Adams Papers

Novr. 21st. 1772.
[from the Diary of John Adams]

Novr. 21st. 1772.

Eleven Years have passed since I minuted any Thing in this Book.1 What an admirable Advantage it would have been if I had recorded every Step in the Progress of my Studies for these Eleven Years.

If I had kept an exact Journal of all my Journeys on the Circuits, of all the Removes of my Family, my Buildings, Purchases, the gradual Increase of my Library, and Family, as well as of the Improvement of my Mind by my Studies, the whole would have composed entertaining Memoirs, to me in my old Age, and to my Family after my Decease.

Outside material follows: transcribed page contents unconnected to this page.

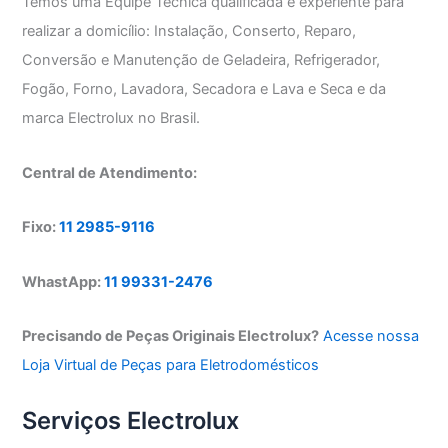
Temos uma Equipe Técnica qualificada e experiente para
realizar a domicílio: Instalação, Conserto, Reparo,
Conversão e Manutenção de Geladeira, Refrigerador,
Fogão, Forno, Lavadora, Secadora e Lava e Seca e da
marca Electrolux no Brasil.
Central de Atendimento:
Fixo:
11 2985-9116
WhastApp:
11 99331-2476
Precisando de Peças Originais Electrolux?
Acesse nossa
Loja Virtual de Peças para Eletrodomésticos
Serviços Electrolux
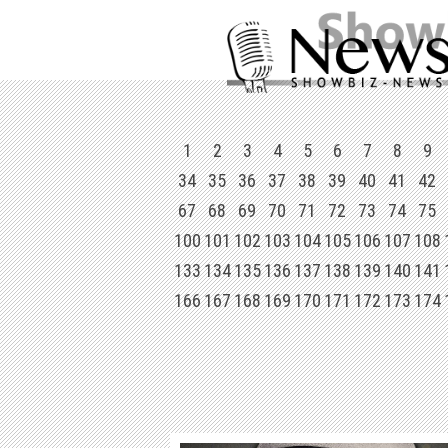
1
2
3
4
5
6
7
8
9
34
35
36
37
38
39
40
41
42
67
68
69
70
71
72
73
74
75
100
101
102
103
104
105
106
107
108
133
134
135
136
137
138
139
140
141
166
167
168
169
170
171
172
173
174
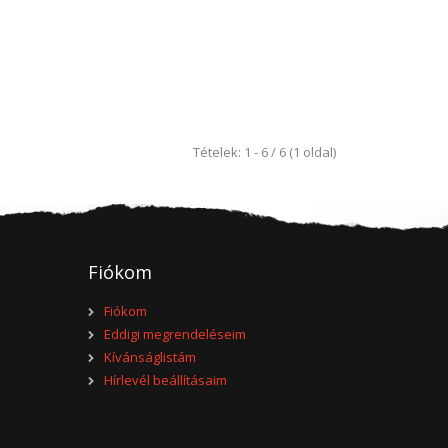
+
Add to compare
+
Add to wishlist
Tételek: 1 - 6 / 6 (1 oldal)
536,829 Ft
Kosárba
+
Add to compare
Fiókom
+
Add to wishlist
Fiókom
Eddigi megrendeléseim
Kívánságlistám
Hírlevél beállításaim
633,349 Ft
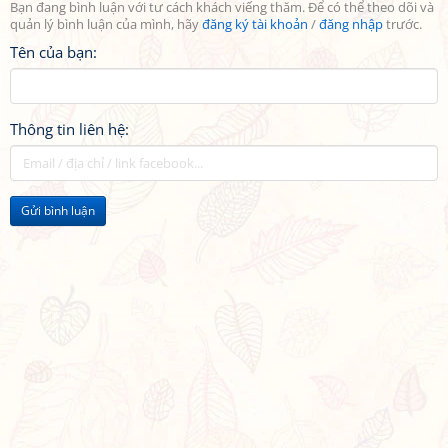
Bạn đang bình luận với tư cách khách viếng thăm. Để có thể theo dõi và
quản lý bình luận của mình, hãy
đăng ký tài khoản
/
đăng nhập
trước.
Tên của bạn:
Thông tin liên hệ:
Gửi bình luận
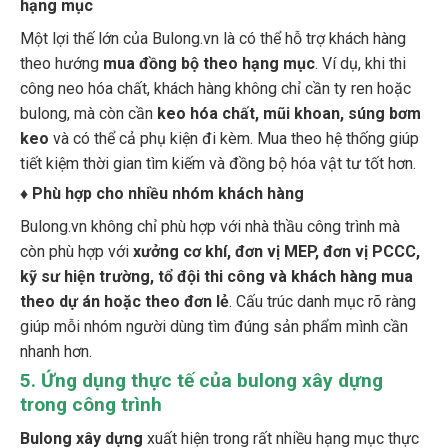
Một lợi thế lớn của Bulong.vn là có thể hỗ trợ khách hàng
theo hướng
mua đồng bộ theo hạng mục
. Ví dụ, khi thi
công neo hóa chất, khách hàng không chỉ cần ty ren hoặc
bulong, mà còn cần
keo hóa chất, mũi khoan, súng bơm
keo
và có thể cả phụ kiện đi kèm. Mua theo hệ thống giúp
tiết kiệm thời gian tìm kiếm và đồng bộ hóa vật tư tốt hơn.
♦ Phù hợp cho nhiều nhóm khách hàng
Bulong.vn không chỉ phù hợp với nhà thầu công trình mà
còn phù hợp với
xưởng cơ khí, đơn vị MEP, đơn vị PCCC,
kỹ sư hiện trường, tổ đội thi công và khách hàng mua
theo dự án hoặc theo đơn lẻ
. Cấu trúc danh mục rõ ràng
giúp mỗi nhóm người dùng tìm đúng sản phẩm mình cần
nhanh hơn.
5.
Ứng dụng thực tế của bulong xây dựng
trong công trình
Bulong xây dựng
xuất hiện trong rất nhiều hạng mục thực
tế. Ở mảng
kết cấu thép
, đây là vật tư cốt lõi cho liên kết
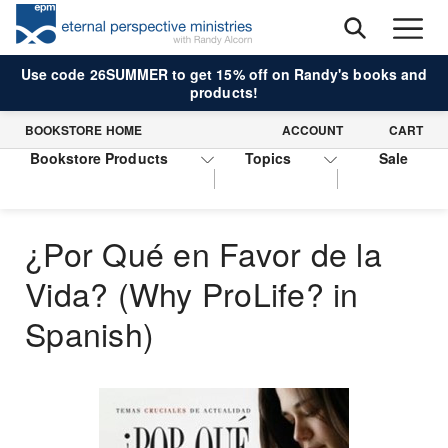
Use code 26SUMMER to get 15% off on Randy's books and
products!
BOOKSTORE HOME
ACCOUNT
CART
Bookstore Products
Topics
Sale
¿Por Qué en Favor de la
Vida? (Why ProLife? in
Spanish)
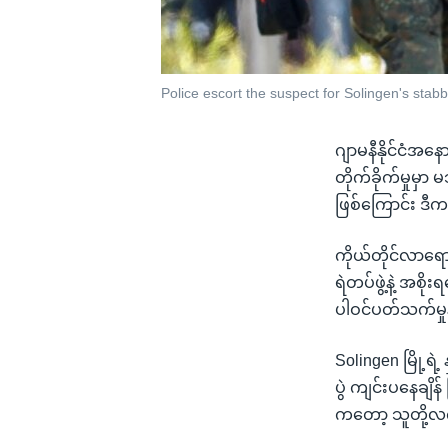
Police escort the suspect for Solingen's stab
ဂျာမနီနိုင်ငံအနေ
တိုက်ခိုက်မှုမ
ဖြစ်ကြောင်း ဒီ
ကိုယ်တိုင်လာရောက
ရဲတပ်ဖွဲ့နဲ့ အစိ
ပါဝင်ပတ်သက်မှု
Solingen မြို့ရ
ပွဲ ကျင်းပနေချိန်
ကတော့ သူတို့လ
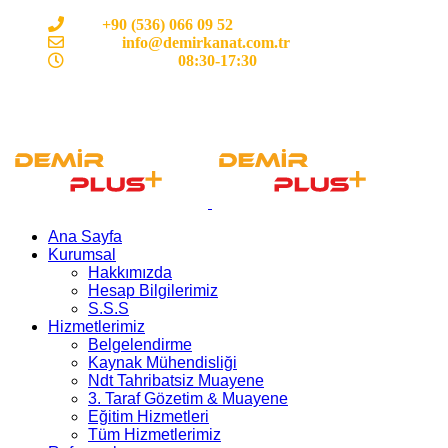
Cep:
+90 (536) 066 09 52
E-mail :
info@demirkanat.com.tr
Çalışma Saatleri:
08:30-17:30
Ana Sayfa
Kurumsal
Hakkımızda
Hesap Bilgilerimiz
S.S.S
Hizmetlerimiz
Belgelendirme
Kaynak Mühendisliği
Ndt Tahribatsiz Muayene
3. Taraf Gözetim & Muayene
Eğitim Hizmetleri
Tüm Hizmetlerimiz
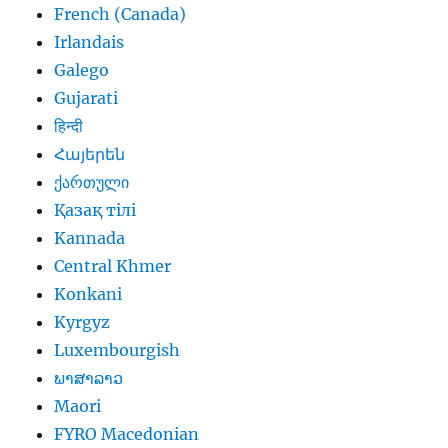
French (Canada)
Irlandais
Galego
Gujarati
हिन्दी
Հայերեն
ქართული
Қазақ тілі
Kannada
Central Khmer
Konkani
Kyrgyz
Luxembourgish
ພາສາລາວ
Maori
FYRO Macedonian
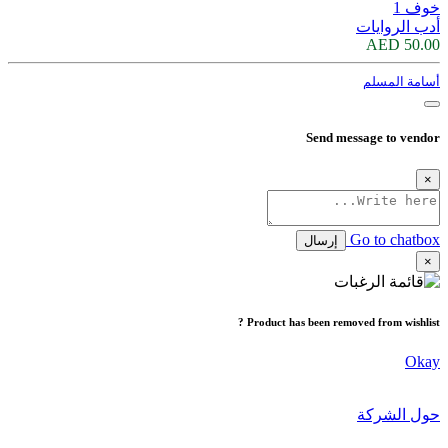
خوف 1
أدب الروايات
50.00 AED
أسامة المسلم
Send message to vendor
×
Go to chatbox
إرسال
×
Product has been removed from wishlist ?
Okay
حول الشركة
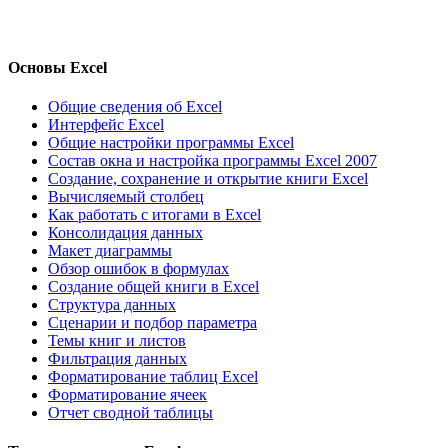
Основы Excel
Общие сведения об Excel
Интерфейс Excel
Общие настройки программы Excel
Состав окна и настройка программы Excel 2007
Создание, сохранение и открытие книги Excel
Вычисляемый столбец
Как работать с итогами в Excel
Консолидация данных
Макет диаграммы
Обзор ошибок в формулах
Создание общей книги в Excel
Структура данных
Сценарии и подбор параметра
Темы книг и листов
Фильтрация данных
Форматирование таблиц Excel
Форматирование ячеек
Отчет сводной таблицы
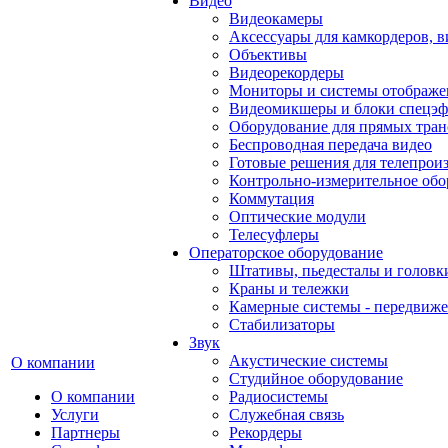
Видео
Видеокамеры
Аксессуары для камкордеров, в
Объективы
Видеорекордеры
Мониторы и системы отображе
Видеомикшеры и блоки спецэф
Оборудование для прямых тра
Беспроводная передача видео
Готовые решения для телепрои
Контрольно-измерительное обо
Коммутация
Оптические модули
Телесуфлеры
Операторское оборудование
Штативы, пьедесталы и головк
Краны и тележки
Камерные системы - передвиже
Стабилизаторы
Звук
Акустические системы
О компании
Студийное оборудование
О компании
Радиосистемы
Услуги
Служебная связь
Партнеры
Рекордеры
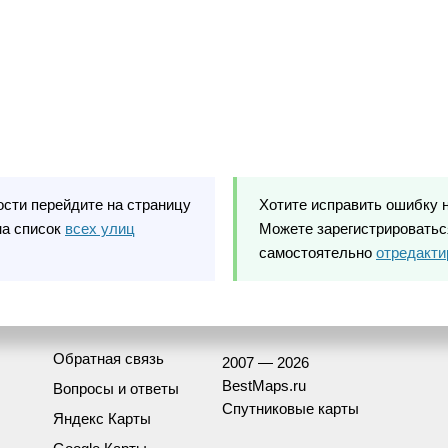
ости перейдите на страницу
Хотите исправить ошибку 
на список
всех улиц
Можете зарегистрироваться
самостоятельно
отредакти
Обратная связь
2007 — 2026
BestMaps.ru
Вопросы и ответы
Спутниковые карты
Яндекс Карты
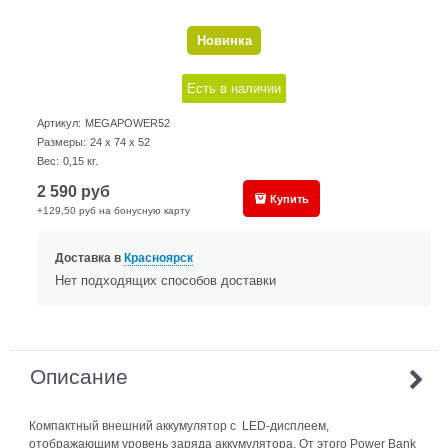
Новинка
Есть в наличии
Артикул:
MEGAPOWER52
Размеры:
24 x 74 x 52
Вес:
0,15
кг.
2 590
руб
Купить
+129,50 руб на бонусную карту
Доставка в
Красноярск
Нет подходящих способов доставки
Описание
Компактный внешний аккумулятор с LED-дисплеем,
отображающим уровень заряда аккумулятора. От этого Power Bank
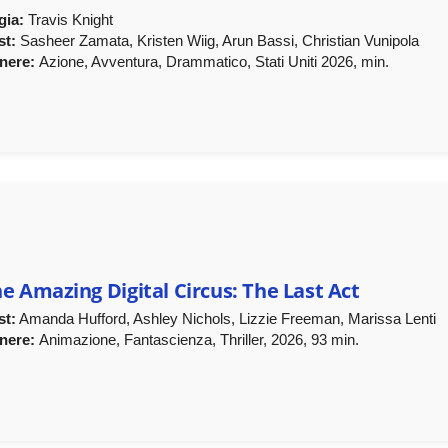
gia:
Travis Knight
st:
Sasheer Zamata, Kristen Wiig, Arun Bassi, Christian Vunipola
nere:
Azione, Avventura, Drammatico, Stati Uniti 2026, min.
e Amazing Digital Circus: The Last Act
st:
Amanda Hufford, Ashley Nichols, Lizzie Freeman, Marissa Lenti
nere:
Animazione, Fantascienza, Thriller, 2026, 93 min.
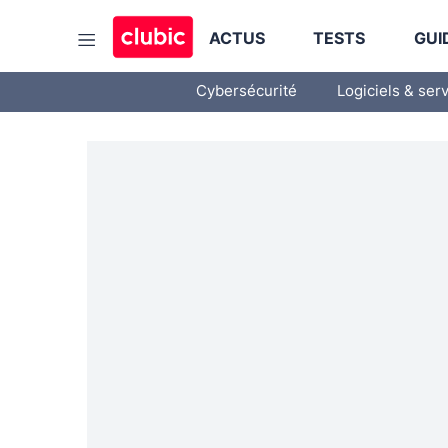
ACTUS
TESTS
GUI
Cybersécurité
Logiciels & ser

One Thing in this Book shall be a Lesson to me. The Gentleman to whom the Letter is directed, an extract of which is in the Beginning of this Book, Eleven Years ago I thought the best Friend, I had in the World.2 I loved him accordingly and corresponded with him, many Years, without Reserve: But the Scaene is changed. At this Moment I look upon him [as] the most bitter, malicious, determined and implacable Enemy I have. God forgive him the Part he has acted, both in public and private Life! It is not impossible that he may make the same Prayer for me.

I am now about removing, a Second Time from Braintree to Boston. In April 1768 I removed to Boston, to the white House in Brattle Square, in the Spring 1769, I removed to Cole Lane, to Mr. Fayerweathers House. In 1770 I removed to another House in Brattle Square, where Dr. Cooper now lives, in 1771, I removed from Boston to Braintree, in the Month of April, where I have lived to this Time. I hope I shall not have Occasion to remove so often for 4 Years and an half to come.

The numerous Journeys and Removes, that I have taken in this Period, have put my Mind into an unsettled State. They have occasioned too much Confusion and Dissipation. I hope to pass a more steady, regular Life for the future in all Respects.

When I chance to meet with any of my own Compositions, of Ten Years old, I am much inclined to think I could write with more Accuracy and Elegance then than I can now, and that I had more Sense and Knowledge then, than I have now. My Memory, and Fancy were certainly better then, and my Judgment, I conjecture quite as good.

1This entry derives from D/JA/4, JA’s desultory record of reading and studies, kept only for a brief period and long since abandoned; in the MS it follows immediately an entry dated 20 Nov. 1761, q.v. above.

2Jonathan Sewall. The letter in question, at the beginning of D/JA/4, is dated Oct. 1759 (vol. 1:123–124, above).